### Source text
* * * * * * * * *
Really? It looks like the same ticket to our eyes. And even if it isn't, why should that matter? A protracted discussion ensues between the ticket agent (whose English is fair at best), and Ahmed (whose English is excellent) and us (who are strangers to these kinds of nuances). Minutes pass, and when it becomes clear that there will be no enlightenment on our part this evening, we shrug and just accept it, even though it sounds like a pointless exercise. You have to pick your battles, and we did not have the home team advantage.

The flight to Cairo went off without incident. Arriving at the terminal, we said goodbye to Ahmed who was returning to his home in the city, but only “au revoir” to Tove whom we expected to see again once she had collected her luggage and had checked in again. Gayle, Lloyd, and I lit off to the gate for our next flight, and hunkered down in an empty airport to kill four hours before we left for Frankfurt.

They say that life is short, but it seldom seems that way when you have time on your hands. Lloyd and I discussed the nature of consciousness, while Gayle wisely cat napped on the terminal floor. Some time later, when the conversation had turned to favourite Star Trek episodes (original series), Gayle asked the obvious question: Where is everyone? Looking around, we were the only people in that part of the airport. Shouldn't there be more people here? And where's Tove?

We checked the gate number on our boarding passes. We were at the right gate. Absolutely. And yet the complete lack of other passengers made it feel like the wrong gate. A vague unease began to stir inside us.

I looked over at the boarding pass in Lloyd's hands. “How come we're not sitting together?” I asked. Now that was odd because we had prebooked our seats weeks ago. (If you're going to have to step over someone in order to get to an airplane bathroom, I think it's best if they are already dear friends.) Maybe there's a Lufthansa agent nearby who can fix this, we thought, and started looking for one. In the Cairo airport, in the middle of the night, in a deserted terminal. This took a while, but you probably already guessed that.
* * * * * * * * *
### Information provided
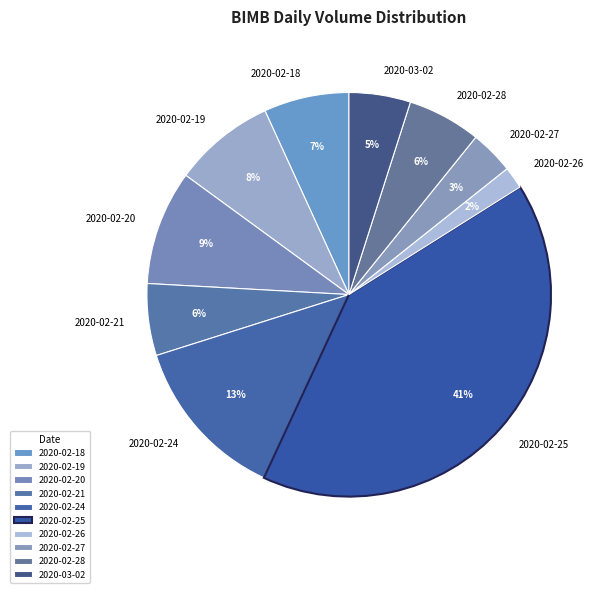

How many segments does this pie chart have?

10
* * * * * * * * *
### Written task 1
In the Cairo airport travel story, how long did the group plan to wait in the airport before leaving for Frankfurt?
### Written task 2
Pick up the Cairo airport travel story right after its final sentence and keep it going.
Nothing here relies on the material.

### Response area 1
Four hours.

### Response area 2
* * *

There you are!” We looked up and saw Tove striding towards us. “They wouldn't let me in without a boarding pass, so I had to leave them my passport,” she said. It took a few moments for her meaning to become clear. The flight had been delayed, she said, and they wouldn't give her a boarding pass for it, but she had been allowed into the terminal to find us.

Delayed. The word send my mind racing – For how long? Why? And what about our connecting flight to Toronto? How would we change that flight?... Racing, as I say, but then fatigue steps on the clutch and puts the brain in a neutral, and you spend a long moment looking into someone's face, thinking … nothing. “Oh,” I said.

Eventually, we connected with a Lufthansa agent in a back office in the airport, not usually accessible to customers. He looked up from our boarding passes, and cheerfully announced that our flight had been delayed. Well, canceled, actually. It would fly again at noon the next day. “It was the towers in Frankfurt,” he said cryptically. “They closed at 11:00.” We took this to mean that our airplane had not left Frankfurt the night before because the aircraft control tower had shut down for some reason, so there was no plane here in Cairo for us to board. “Is there anything you can do to help us get to Toronto?” we asked. He was all smiles. “I will need your boarding passes, and your luggage tags, and your passports. It will take 15, maybe 20 minutes.” He looked around, then pointed to a wall of padded benches in the main ticketing hall. “Why don't you wait there, and I will be back in about 20 minutes.” And then he was gone.

This was fine. Our group was together, and we were being looked after, in the Cairo airport, in the middle of the night. “I really have to lie down now,” Lloyd said, and he stretched out on a couch and shut his eyes.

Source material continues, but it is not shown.